====== EXERCISE DATA
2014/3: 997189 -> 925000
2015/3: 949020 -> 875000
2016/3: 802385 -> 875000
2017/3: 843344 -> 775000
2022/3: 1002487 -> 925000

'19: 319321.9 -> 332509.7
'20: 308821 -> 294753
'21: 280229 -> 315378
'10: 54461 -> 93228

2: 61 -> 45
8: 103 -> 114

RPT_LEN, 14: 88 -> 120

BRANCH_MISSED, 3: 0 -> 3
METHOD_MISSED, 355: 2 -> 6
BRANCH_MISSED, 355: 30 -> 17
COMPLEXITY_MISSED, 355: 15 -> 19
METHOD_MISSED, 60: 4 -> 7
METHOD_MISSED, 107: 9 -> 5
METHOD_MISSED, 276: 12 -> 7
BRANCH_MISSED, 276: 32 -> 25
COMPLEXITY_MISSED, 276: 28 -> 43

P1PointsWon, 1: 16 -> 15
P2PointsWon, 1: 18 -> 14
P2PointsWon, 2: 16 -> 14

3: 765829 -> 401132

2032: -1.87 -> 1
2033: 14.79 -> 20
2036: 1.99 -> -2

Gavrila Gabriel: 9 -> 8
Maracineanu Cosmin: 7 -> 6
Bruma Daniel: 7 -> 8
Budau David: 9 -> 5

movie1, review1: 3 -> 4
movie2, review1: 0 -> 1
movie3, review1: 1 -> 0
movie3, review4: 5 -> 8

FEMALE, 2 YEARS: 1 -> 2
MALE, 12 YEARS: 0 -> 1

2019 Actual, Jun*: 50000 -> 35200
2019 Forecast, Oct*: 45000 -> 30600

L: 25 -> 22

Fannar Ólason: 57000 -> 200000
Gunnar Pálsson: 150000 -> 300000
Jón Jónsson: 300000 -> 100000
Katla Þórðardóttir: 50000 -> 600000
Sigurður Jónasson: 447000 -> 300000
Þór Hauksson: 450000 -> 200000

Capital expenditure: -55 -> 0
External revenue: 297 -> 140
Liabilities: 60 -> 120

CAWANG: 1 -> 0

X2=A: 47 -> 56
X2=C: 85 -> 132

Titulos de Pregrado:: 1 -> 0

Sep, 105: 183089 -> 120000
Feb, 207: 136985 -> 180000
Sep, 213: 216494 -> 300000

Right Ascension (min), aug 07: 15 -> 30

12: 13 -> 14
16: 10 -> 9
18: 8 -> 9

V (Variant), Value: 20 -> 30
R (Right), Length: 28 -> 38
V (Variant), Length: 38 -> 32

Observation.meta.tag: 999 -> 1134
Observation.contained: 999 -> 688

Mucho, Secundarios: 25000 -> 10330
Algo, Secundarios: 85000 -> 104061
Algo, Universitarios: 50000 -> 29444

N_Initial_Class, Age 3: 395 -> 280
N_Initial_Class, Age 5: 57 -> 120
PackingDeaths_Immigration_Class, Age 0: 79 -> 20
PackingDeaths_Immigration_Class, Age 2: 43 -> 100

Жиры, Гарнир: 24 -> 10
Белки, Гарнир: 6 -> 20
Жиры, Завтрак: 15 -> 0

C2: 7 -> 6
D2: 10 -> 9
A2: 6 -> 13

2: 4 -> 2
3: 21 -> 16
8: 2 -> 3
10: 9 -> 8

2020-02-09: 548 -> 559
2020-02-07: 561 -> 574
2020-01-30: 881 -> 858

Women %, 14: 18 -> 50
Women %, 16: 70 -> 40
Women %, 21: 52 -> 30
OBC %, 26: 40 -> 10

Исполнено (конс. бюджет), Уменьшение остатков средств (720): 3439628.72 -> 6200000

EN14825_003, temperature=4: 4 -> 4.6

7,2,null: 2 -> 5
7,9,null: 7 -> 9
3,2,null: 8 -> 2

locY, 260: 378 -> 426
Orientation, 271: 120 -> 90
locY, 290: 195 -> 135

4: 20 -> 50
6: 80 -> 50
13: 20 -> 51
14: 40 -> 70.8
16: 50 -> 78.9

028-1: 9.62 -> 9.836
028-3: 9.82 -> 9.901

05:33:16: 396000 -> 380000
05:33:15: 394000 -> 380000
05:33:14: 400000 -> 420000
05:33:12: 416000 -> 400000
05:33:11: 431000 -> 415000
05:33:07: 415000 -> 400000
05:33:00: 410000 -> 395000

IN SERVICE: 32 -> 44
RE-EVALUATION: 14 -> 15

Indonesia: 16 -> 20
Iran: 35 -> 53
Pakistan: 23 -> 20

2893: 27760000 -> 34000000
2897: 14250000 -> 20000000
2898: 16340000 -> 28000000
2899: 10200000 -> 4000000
============
= WHAT YOU SHOULD DO =
Print the records above again, every one, exactly as written.

= EXERCISE OUTPUT =
2014/3: 997189 -> 925000
2015/3: 949020 -> 875000
2016/3: 802385 -> 875000
2017/3: 843344 -> 775000
2022/3: 1002487 -> 925000

'19: 319321.9 -> 332509.7
'20: 308821 -> 294753
'21: 280229 -> 315378
'10: 54461 -> 93228

2: 61 -> 45
8: 103 -> 114

RPT_LEN, 14: 88 -> 120

BRANCH_MISSED, 3: 0 -> 3
METHOD_MISSED, 355: 2 -> 6
BRANCH_MISSED, 355: 30 -> 17
COMPLEXITY_MISSED, 355: 15 -> 19
METHOD_MISSED, 60: 4 -> 7
METHOD_MISSED, 107: 9 -> 5
METHOD_MISSED, 276: 12 -> 7
BRANCH_MISSED, 276: 32 -> 25
COMPLEXITY_MISSED, 276: 28 -> 43

P1PointsWon, 1: 16 -> 15
P2PointsWon, 1: 18 -> 14
P2PointsWon, 2: 16 -> 14

3: 765829 -> 401132

2032: -1.87 -> 1
2033: 14.79 -> 20
2036: 1.99 -> -2

Gavrila Gabriel: 9 -> 8
Maracineanu Cosmin: 7 -> 6
Bruma Daniel: 7 -> 8
Budau David: 9 -> 5

movie1, review1: 3 -> 4
movie2, review1: 0 -> 1
movie3, review1: 1 -> 0
movie3, review4: 5 -> 8

FEMALE, 2 YEARS: 1 -> 2
MALE, 12 YEARS: 0 -> 1

2019 Actual, Jun*: 50000 -> 35200
2019 Forecast, Oct*: 45000 -> 30600

L: 25 -> 22

Fannar Ólason: 57000 -> 200000
Gunnar Pálsson: 150000 -> 300000
Jón Jónsson: 300000 -> 100000
Katla Þórðardóttir: 50000 -> 600000
Sigurður Jónasson: 447000 -> 300000
Þór Hauksson: 450000 -> 200000

Capital expenditure: -55 -> 0
External revenue: 297 -> 140
Liabilities: 60 -> 120

CAWANG: 1 -> 0

X2=A: 47 -> 56
X2=C: 85 -> 132

Titulos de Pregrado:: 1 -> 0

Sep, 105: 183089 -> 120000
Feb, 207: 136985 -> 180000
Sep, 213: 216494 -> 300000

Right Ascension (min), aug 07: 15 -> 30

12: 13 -> 14
16: 10 -> 9
18: 8 -> 9

V (Variant), Value: 20 -> 30
R (Right), Length: 28 -> 38
V (Variant), Length: 38 -> 32

Observation.meta.tag: 999 -> 1134
Observation.contained: 999 -> 688

Mucho, Secundarios: 25000 -> 10330
Algo, Secundarios: 85000 -> 104061
Algo, Universitarios: 50000 -> 29444

N_Initial_Class, Age 3: 395 -> 280
N_Initial_Class, Age 5: 57 -> 120
PackingDeaths_Immigration_Class, Age 0: 79 -> 20
PackingDeaths_Immigration_Class, Age 2: 43 -> 100

Жиры, Гарнир: 24 -> 10
Белки, Гарнир: 6 -> 20
Жиры, Завтрак: 15 -> 0

C2: 7 -> 6
D2: 10 -> 9
A2: 6 -> 13

2: 4 -> 2
3: 21 -> 16
8: 2 -> 3
10: 9 -> 8

2020-02-09: 548 -> 559
2020-02-07: 561 -> 574
2020-01-30: 881 -> 858

Women %, 14: 18 -> 50
Women %, 16: 70 -> 40
Women %, 21: 52 -> 30
OBC %, 26: 40 -> 10

Исполнено (конс. бюджет), Уменьшение остатков средств (720): 3439628.72 -> 6200000

EN14825_003, temperature=4: 4 -> 4.6

7,2,null: 2 -> 5
7,9,null: 7 -> 9
3,2,null: 8 -> 2

locY, 260: 378 -> 426
Orientation, 271: 120 -> 90
locY, 290: 195 -> 135

4: 20 -> 50
6: 80 -> 50
13: 20 -> 51
14: 40 -> 70.8
16: 50 -> 78.9

028-1: 9.62 -> 9.836
028-3: 9.82 -> 9.901

05:33:16: 396000 -> 380000
05:33:15: 394000 -> 380000
05:33:14: 400000 -> 420000
05:33:12: 416000 -> 400000
05:33:11: 431000 -> 415000
05:33:07: 415000 -> 400000
05:33:00: 410000 -> 395000

IN SERVICE: 32 -> 44
RE-EVALUATION: 14 -> 15

Indonesia: 16 -> 20
Iran: 35 -> 53
Pakistan: 23 -> 20

2893: 27760000 -> 34000000
2897: 14250000 -> 20000000
2898: 16340000 -> 28000000
2899: 10200000 -> 4000000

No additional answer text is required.